The best morning for a walk these: the dog hares off, with no fear of a Blacker Shade of Dark and similar ditties, and the boots, well, the crunch. It may not be golden, but it certainly is delicious, cracking through frozen puddles, scuffling off the icy crowns on the grass with a deft side foot out to the left wing. Leaves hang lower under the weight of the ice and the white hawthorn blossom, which is coming out round here, shimmers mesmerically under its coat of cold. But the best of it all are the footprints. Down near the gate, in the lee of the rosehip hedge, cancer ridden with brambles, no light can get through and it’s properly cold there. It’s something of a crossroads that bit – one path snaking down off the hill through the holloway as I call it, another skirts around the spring line, bisecting it.
And there are the footprints, boot marks, frozen. It brings to mind the fossilised tracks in the Great Rift Valley.

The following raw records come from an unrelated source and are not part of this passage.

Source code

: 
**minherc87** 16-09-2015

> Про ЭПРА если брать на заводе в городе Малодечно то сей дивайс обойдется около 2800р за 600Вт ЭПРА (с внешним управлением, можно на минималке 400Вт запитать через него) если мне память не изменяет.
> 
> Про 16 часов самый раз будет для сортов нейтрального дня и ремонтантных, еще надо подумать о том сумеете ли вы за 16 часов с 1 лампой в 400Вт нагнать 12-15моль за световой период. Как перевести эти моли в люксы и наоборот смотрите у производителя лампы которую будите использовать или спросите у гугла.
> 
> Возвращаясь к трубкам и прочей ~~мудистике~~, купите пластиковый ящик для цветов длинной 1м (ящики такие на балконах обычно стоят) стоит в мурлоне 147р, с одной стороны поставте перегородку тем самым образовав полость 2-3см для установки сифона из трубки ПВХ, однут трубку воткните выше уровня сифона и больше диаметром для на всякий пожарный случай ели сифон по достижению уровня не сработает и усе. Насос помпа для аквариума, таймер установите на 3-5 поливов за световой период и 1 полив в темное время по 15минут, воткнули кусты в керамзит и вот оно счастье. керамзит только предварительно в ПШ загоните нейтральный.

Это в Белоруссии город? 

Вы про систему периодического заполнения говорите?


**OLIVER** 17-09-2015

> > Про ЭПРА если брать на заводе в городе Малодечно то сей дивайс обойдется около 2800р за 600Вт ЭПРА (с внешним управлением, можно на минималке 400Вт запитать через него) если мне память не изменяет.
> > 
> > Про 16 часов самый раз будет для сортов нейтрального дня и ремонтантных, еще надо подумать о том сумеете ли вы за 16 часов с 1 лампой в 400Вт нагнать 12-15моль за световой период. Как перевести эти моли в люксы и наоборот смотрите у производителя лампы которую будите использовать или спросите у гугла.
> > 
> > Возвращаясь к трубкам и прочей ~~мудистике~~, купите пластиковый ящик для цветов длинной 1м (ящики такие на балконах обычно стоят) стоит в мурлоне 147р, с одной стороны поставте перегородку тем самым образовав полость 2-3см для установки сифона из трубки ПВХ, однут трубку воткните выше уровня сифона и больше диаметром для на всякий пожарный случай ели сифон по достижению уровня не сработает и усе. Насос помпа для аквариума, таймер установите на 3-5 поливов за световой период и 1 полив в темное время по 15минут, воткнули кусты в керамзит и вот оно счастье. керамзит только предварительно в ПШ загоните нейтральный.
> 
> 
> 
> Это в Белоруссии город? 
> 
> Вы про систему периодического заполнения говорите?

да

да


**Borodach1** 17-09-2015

Last night’s imprints, frozen fleetingly by the first frost, captured in a freeze-frame instant before the rising sun oozes them into history. Maybe there’s a parallel world where they exist in stone and academics get frothy and excited, little knowing they were formed only last night. Or perhaps there’s a different way of experiencing time, in slow motion. In that world, we are in the grip of an ice age and strange footprints have been discovered in the permafrost, experts arguing about their origins. An imprint of peoples’ lives all the same, captured momentarily then lost.
The publicly secret goodbye
Over a low table, the accoutrements of a coffee ritual scattered hither and thither, they exchanged looks with penetrating yet gentle intent. He, a thin, long face, with thinning, long hair; she, olive-skinned, glossy, made up but dressed down. The train arrival announcements a far-off melody, faint, bouncing singingly, with the staccato intonation of a replica voice. They gazed at one another deeply, finger tips touching in a prayer-like arc. He glanced away, eyes fixed into the distance but unfocused. His thoughts remained at the table, whilst other tables were cleared. Her look; a faint smile spoke happiness. But his eyes betrayed something: love unrequited? Or sadness at their parting? His workbag, bulging, half closed and scuffed, showed the excuses he had made to his boss: he will be in later; he will be back for the afternoon meeting. Yet his behaviour said otherwise. No rush; considered movements; quick to think, slow to talk. Then their eyes welled up as she rose to leave. I looked away, momentarily lost in their unfolding story; abashed; ashamed to be observing such an intimate moment in such a public place.
First swards
The first green stripes have appeared, verdant and plump, fluffed up like new pillows from the fizzing barber’s blades; rotary cutters in a cycle of snipping. Clipped edges, scraggily neat, on turf in truth to wet to cut, but it’s a signal all the same, a beacon, that Spring beckons like the first rays of morning light, optimism rising. There’s always one who breaks the seal of Winter first, pitching for a place as gardener of the year, eager to see that thick-pile carpet of grass, moss and daisies, one light, one dark, feathery foot marks following where gumboots amble behind. The real change though is in the air not on the ground. Gone, the crackling dry smells of sharp frosts, cracking wood under sheaves of leaf litter and curling morning mists. In, the rich smells like snapped daffodil stalks, of grass swards, their winter hair army-sheared, their sap freed to storm dark adenoids and wake up the green man within.